_Given instruction_:
Reproduce verbatim the stretch of the reflection on Mark 8:34-9:1 from "Sunday after the" through "and external conflict.".

## BEGIN Passage provided

Sunday after the Exaltation of the Holy Cross;The Holy Apostle Codratus of Magnesia. Leave-taking of the Feast of the Exaltation of the Cross.
Galatians 2:16-20; Mark 8:34-9:1.
Read Mark 8:34-9:1
Humans are passionately directional. We possess a deep capacity for intense direction and striving. But we can sometimes seem paradoxical. We can find ourselves pulled in conflicting directions, creating internal and external conflict.
But a person cannot really go in two directions at once. There is an old Bugs Bunny cartoon in which Bugs throws a baseball all the way around the world to help Christopher Columbus prove that the world is round. When the ball lands in his catcher’s mitt, it has tourist stickers from cities all around the world. All those stickers must go in the same direction because they are all attached to the same ball. We are that ball – like the stickers, we have various aspects to our personalities, but we only have one human will adding up to them all going in the same direction. When we find ourselves doing things that conflict with our stated goals, it helps to get curious about what real hidden goal, unadmitted to even ourselves, we may be pursuing.

## END Passage provided
## BEGIN Provided data

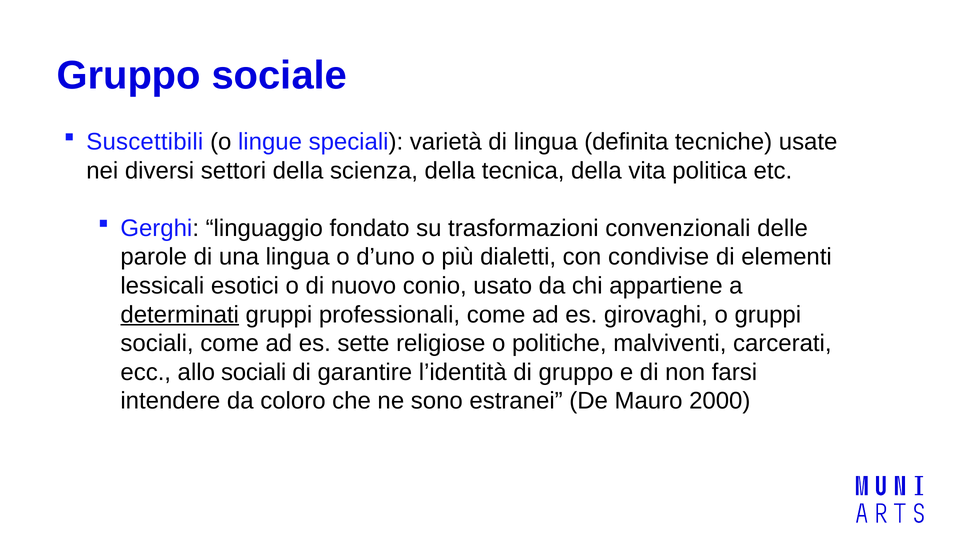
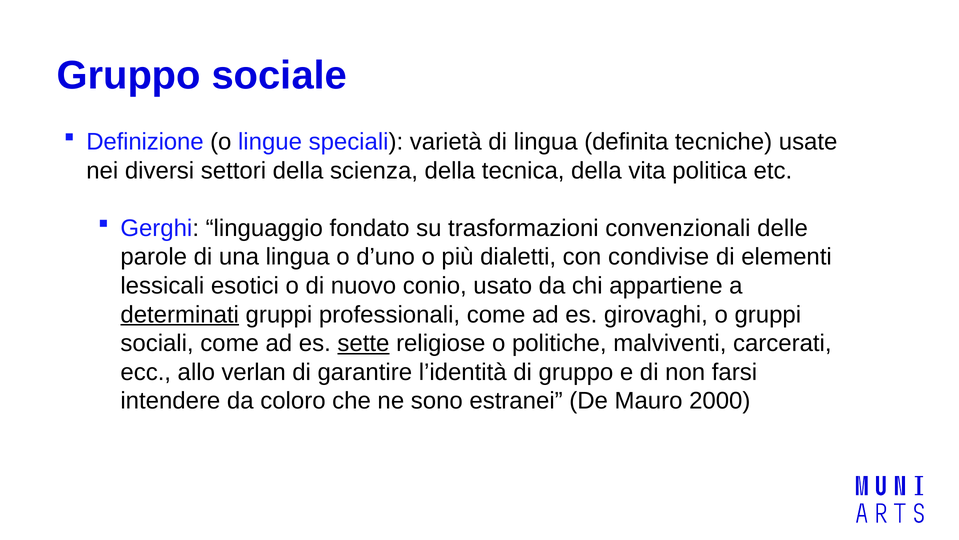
Suscettibili: Suscettibili -> Definizione
sette underline: none -> present
allo sociali: sociali -> verlan
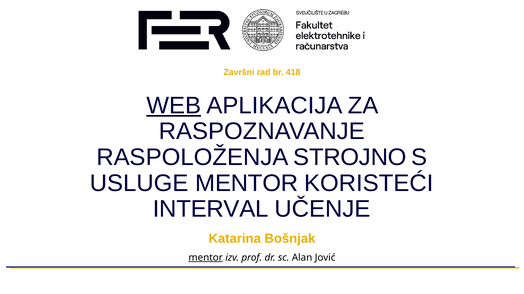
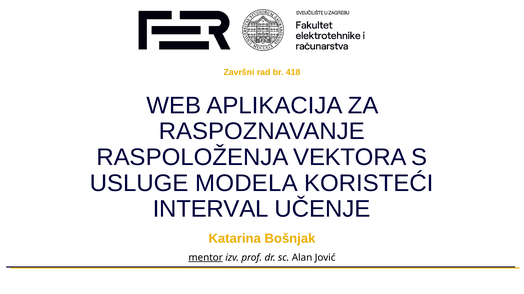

## END Provided data

_Written response_:
Sunday after the Exaltation of the Holy Cross;The Holy Apostle Codratus of Magnesia. Leave-taking of the Feast of the Exaltation of the Cross.
Galatians 2:16-20; Mark 8:34-9:1.
Read Mark 8:34-9:1
Humans are passionately directional. We possess a deep capacity for intense direction and striving. But we can sometimes seem paradoxical. We can find ourselves pulled in conflicting directions, creating internal and external conflict.